French pop singer (born 1944)

Pierre Antoine Muraccioli (/fr/; born 4 June 1944), known professionally as Antoine, is a French pop singer, and also a sailor, adventurer, writer, photographer, and filmmaker.

As a musician, he was part of a new wave of mid-to-late 1960s French singer-songwriters, comparable in some ways to Bob Dylan or Donovan, but also evidencing some of the harder-edged garage rock style similar to the Rolling Stones, the Animals, and Them, and achieving some measure of pop stardom.

Beginning in the 1970s, he de-emphasized his musical endeavors (although he still writes and performs on occasion) in favor of a second career as a solo sailor and adventurer, which he has documented with many books and films.

==Early life==
From a Corsican family of Vivario, Antoine was born on 4 June 1944 in Toamasina in Madagascar, then part of the French colonial empire for which his father was working.
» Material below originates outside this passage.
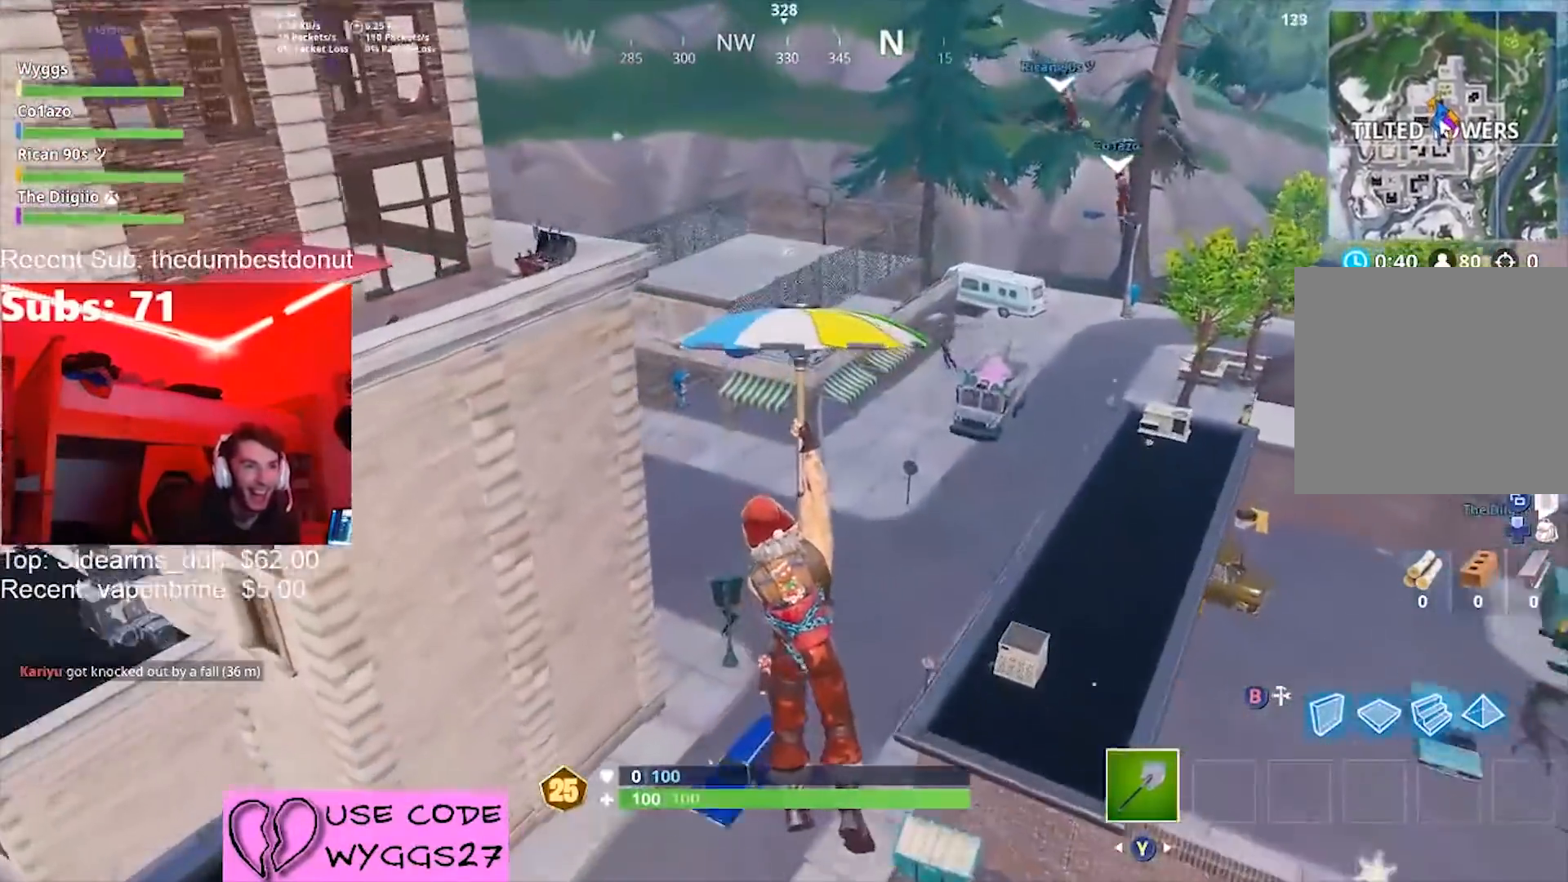
{"buttons": [], "left_stick": "up", "right_stick": "center", "events": []}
As a child he lived in Saint Pierre and Miquelon, Marseille, and French Cameroons, returning to Metropolitan France for good in 1958. He graduated from the Lycée Champollion in Grenoble, excelling in advanced mathematics.
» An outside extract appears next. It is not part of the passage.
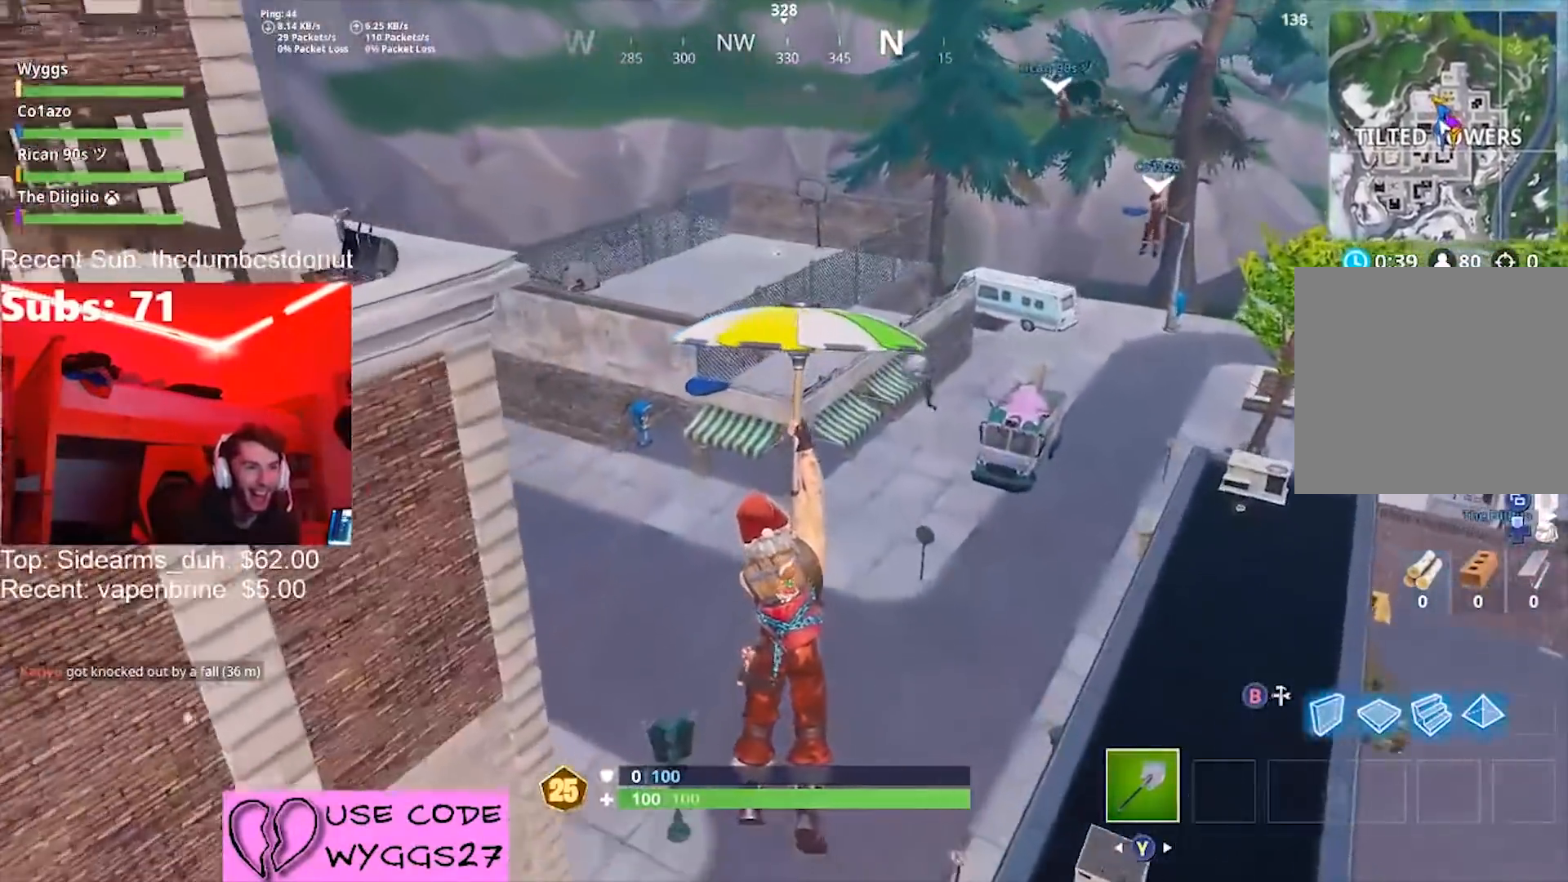
{"buttons": [], "left_stick": "left", "right_stick": "center", "events": [[333, "left_stick", "down-left"], [467, "left_stick", "left"]]}
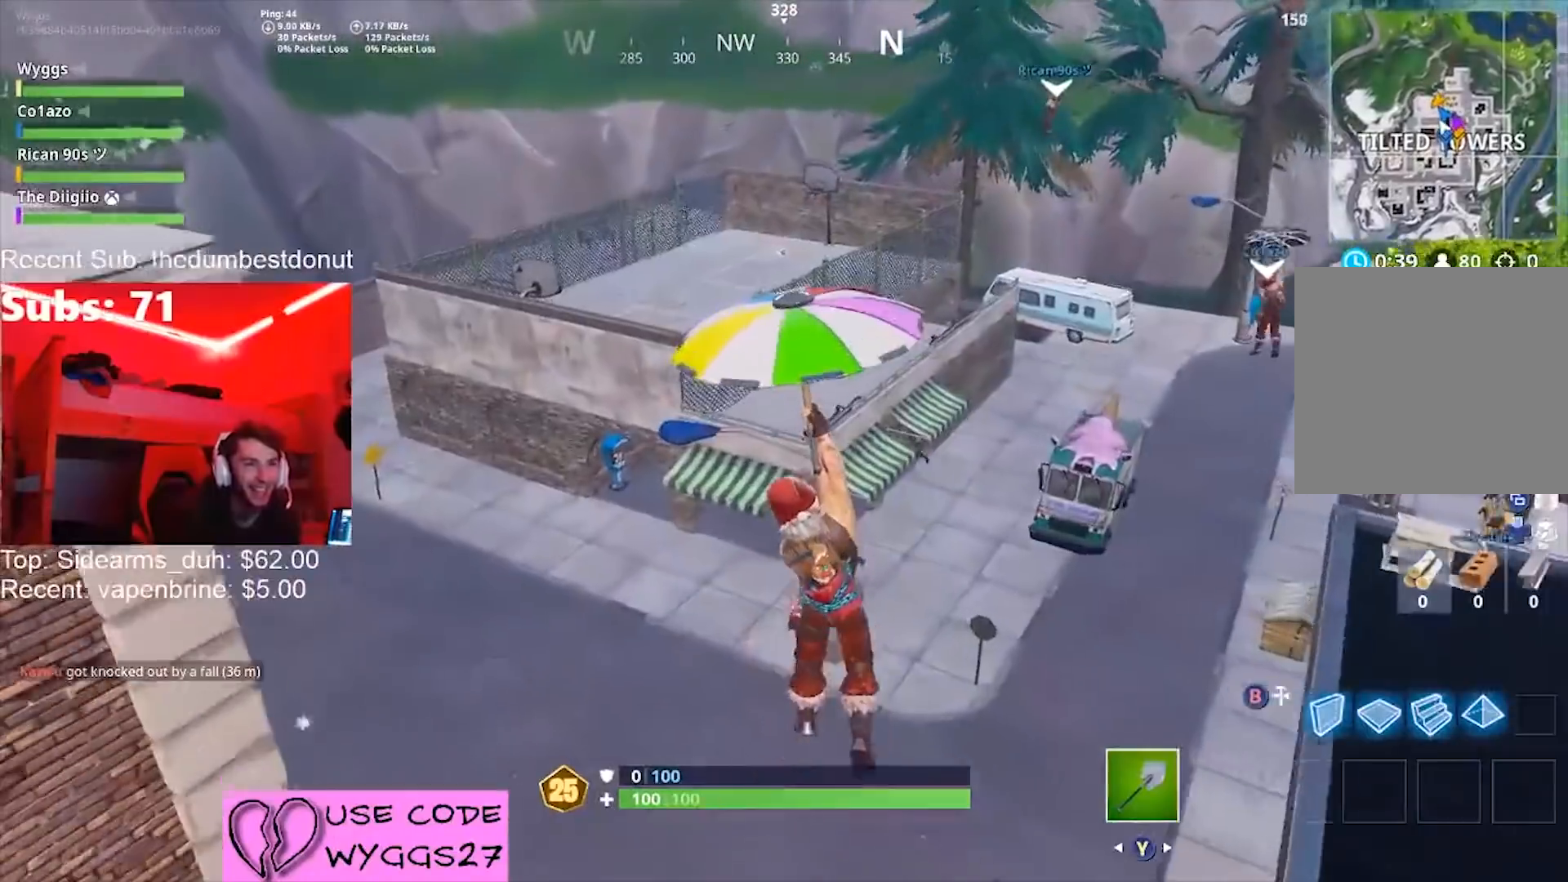
{"buttons": [], "left_stick": "up-left", "right_stick": "center", "events": [[267, "left_stick", "up-left"]]}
A 1964 stay in the United States exposed Antoine to the burgeoning folk music revival on the American east coast. He enrolled as an engineering student in the École Centrale Paris (from which he graduated in 1966), but also began traveling, playing his guitar, and singing in bistros for pocket money. He also began writing songs.

==Garage rock icon and later musical career==
Signing with the Disques Vogue record label in 1965, Antoine released his first single "European Highway Number 4" ("Autoroute européenne numéro 4"). In 1966 he released the EP Antoine's Fever Dreams (Les Élucubrations d'Antoine) against the advice of his producer Christian Fechner and Vogue management. The record, with protest songs and exhibiting a garage band style in sharp contrast to the yé-yé style then in vogue, resounded with the less carefree and more militant spirit growing among French youth (this was two years before the May 1968 events in France). Along with figures such as Jacques Dutronc and Michel Polnareff (and to some degree Ronnie Bird and Herbert Leonard), Antoine thus led a new wave in French music. The title song was Antoine's biggest hit.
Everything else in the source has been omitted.